Mit holländischem Boot auf dem Rhein

Im Jahr 1923 kam am Oberrhein die aus Holland stammende Ankerkuilenfischerei auf. Als erster Fischer im damaligen Bezirk Ludwigshafen betrieb sie Jakob Schneider XV. aus Altrip. Mit einem um 1926 am Niederrhein gebauten Holzschiff, getauft auf den Namen „Norbert“, ging er bis 1940 auf Aalfang.

Die Ankerkuile war ein Fischerei-Wasserfahrzeug ohne eigenen Antrieb und ohne Streckenfahrten, das mit einem ausladenden Netzbalken in der stärksten Rheinströmung nachts den abwandernden Blankaalen nachstellte. Dazu wurde das nussschalenartige Schiff in der Nacht am Längsseil vom Uferbau auf Netzbreite zu seinem Fangplatz gegiert.

Vor jeder Fangsaison wurde die Ankerkuile von einem Hafenbugsierboot an seinen zugewiesenen Platz geschleppt, wo es tagsüber an einem Poller oder Baum fest verankert war. Wichtig war, dass beim Fischen die Fangvorrichtung in der Talweg-Fahrrinne lag. Möglich wurde diese Fischerei überhaupt erst nach der Rheinregulierung (Schiffbarmachung) durch Max Honsell nach 1900. Nun wanderte der geschlechtsreife Aal nicht mehr über die gesamte Strombreite, bis Mannheim immerhin 240 Meter, sondern „gebündelt“ über die Schifffahrtsrinne ab.

Aus der Ferne sah der Ankerkuile aus wie ein Segelschiff. Aus der Ferne sah der Ankerkuile aus wie ein Segelschiff. Das Boot des „Fischer-Jakob“, wie der Altriper Pionier allgemein genannt wurde, hatte ein rund 30 Meter langes, zehn Meter breites und etwa fünf Meter tiefes Netz mit 640 Maschen. Zu jener Zeit wurden die Hanf- und Baumwollnetze noch direkt aus Holland bezogen und hielten höchstens zwei Fangperioden durch. Das Netz wurde daher nach jedem Fangtag am zwölf Meter hohen Schokkermast aufgezogen, um möglichst viel Fäulnis zu vermeiden.

Hochgezogen wurde auch jeweils die Reuse sowie der Schlusssack, die Fugge. Aus der Ferne sah der Ankerkuile dann aus wie ein Segelschiff. Für einzelne Fischerutensilien gab es seltsame Bezeichnungen. Der notwendige Bei-Nachen etwa hieß „Flieger“, das U-förmige Verbindungsglied, der Schäkel, nannte man „Kuhmaul“, die Reuse „Wolf“ und der Schöpfeimer „Pils“. Die zu jedem Schokker gehörenden vier Drahtseile, der Voraus-, Beifall-, Land- und Achterdraht waren das „Gelege“. Ging der Fischer-Jakob auf den Strom, so hieß die Losung: „Gut Fang und kein Netz- und Balkenbruch“. In der Mitte des Schokkers befand sich eine „Hälteranlage“, die von Rheinwasser durchströmt wurde und die lebende Beute aufnahm.

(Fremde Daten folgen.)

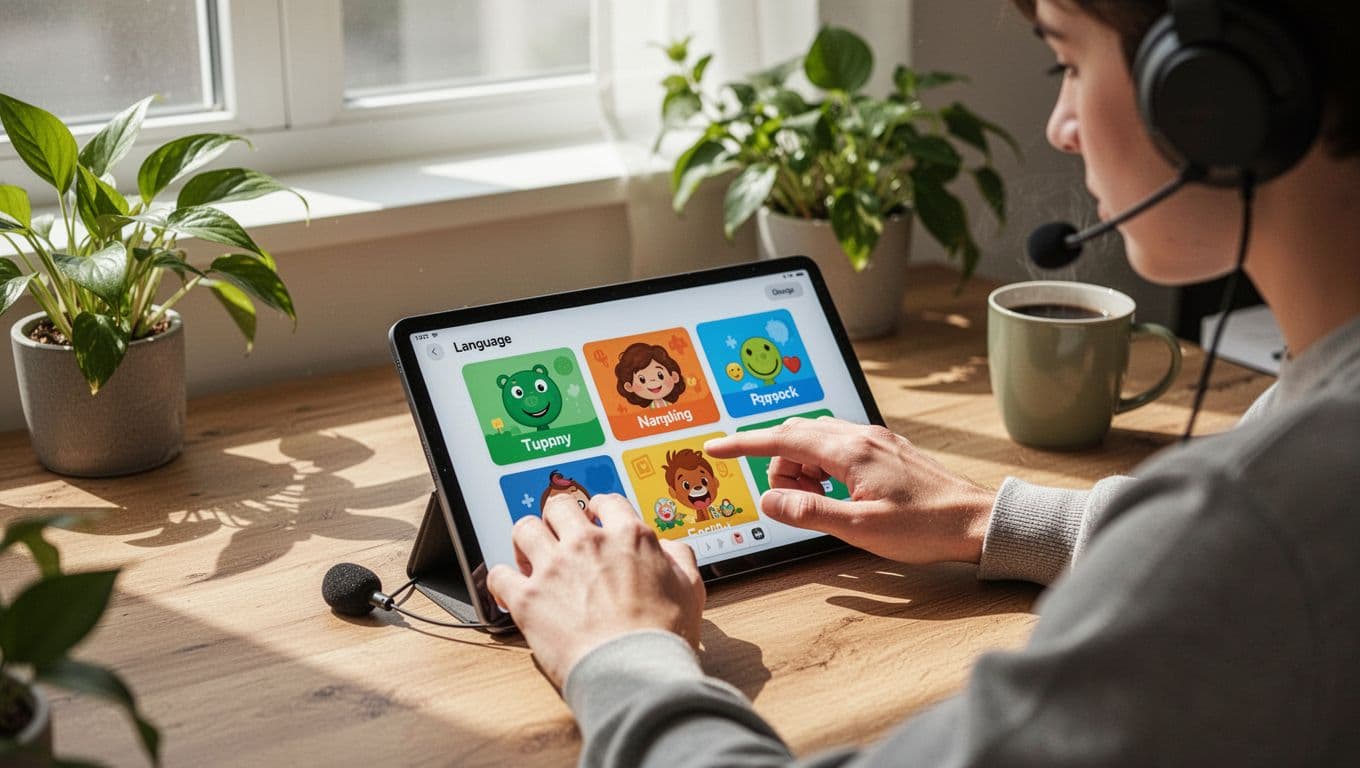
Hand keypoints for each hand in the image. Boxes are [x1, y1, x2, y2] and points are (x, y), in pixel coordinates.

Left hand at [487, 493, 705, 688]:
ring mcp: (555, 568)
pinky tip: (510, 590)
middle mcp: (588, 543)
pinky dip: (501, 581)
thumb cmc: (664, 637)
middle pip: (559, 507)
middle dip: (557, 518)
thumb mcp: (690, 588)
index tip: (594, 517)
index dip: (598, 508)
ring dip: (526, 541)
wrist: (636, 673)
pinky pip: (499, 576)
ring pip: (525, 529)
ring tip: (530, 557)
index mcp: (628, 537)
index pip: (607, 502)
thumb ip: (679, 557)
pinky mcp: (528, 599)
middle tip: (558, 535)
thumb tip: (667, 547)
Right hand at [704, 416, 994, 564]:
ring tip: (818, 505)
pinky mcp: (886, 450)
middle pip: (796, 436)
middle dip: (778, 465)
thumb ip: (809, 512)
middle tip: (789, 502)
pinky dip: (823, 468)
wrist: (976, 521)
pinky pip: (838, 448)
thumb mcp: (860, 528)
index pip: (781, 438)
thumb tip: (770, 499)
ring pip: (817, 441)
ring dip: (802, 468)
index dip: (743, 443)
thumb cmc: (925, 527)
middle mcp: (860, 436)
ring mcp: (875, 440)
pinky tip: (838, 496)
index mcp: (849, 451)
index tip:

Eigentlich hätte Jakob Schneider das ganze Jahr, mit Ausnahme der Mondphasen auf Fang gehen können, doch vom 20. April bis 24. Mai durfte er dies nur mit einem Schutzkorb, um die Sämlingsabwanderung nicht zu gefährden. Das war dem Fischer-Jakob aber zu aufwändig. Ohnehin betrieb er von 1929 bis 1933 den Aalfang mehr oder minder intensiv. Fortan betätigte er sich mehr politisch und wurde auf diesem Wege Hilfspolizist.

Der eigentliche Grund für seinen teilweisen Rückzug war aber der Verfall der Fischpreise. Brachte ein Pfund Aal 1929 noch 1,30 Reichsmark, so waren es 1934 nur noch 70 Pfennige. Dabei lag der Aalpreis stets zehn Pfennig über dem für Karpfen und Hecht. Für „Backfisch“ gab es gar nur 20 Pfennig pro Pfund.

Der Liegeplatz des „Norbert“ war zumeist am Retzerbaum, zuweilen auch beim „Weißen Häusl“. Letztmals wurde die Ankerkuilenerlaubnis für das Jahr 1940 ausgestellt. Mit Beginn des Frankreich-Feldzuges gab es durch französische Treibminen für die Schiffe ohnehin Probleme. Der Fischer-Jakob ließ daher seine Ankerkuile in den Altriper Altrhein schleppen, der die Funktion eines Schutzhafens hatte, wo „Norbert“ 1942 abgewrackt wurde.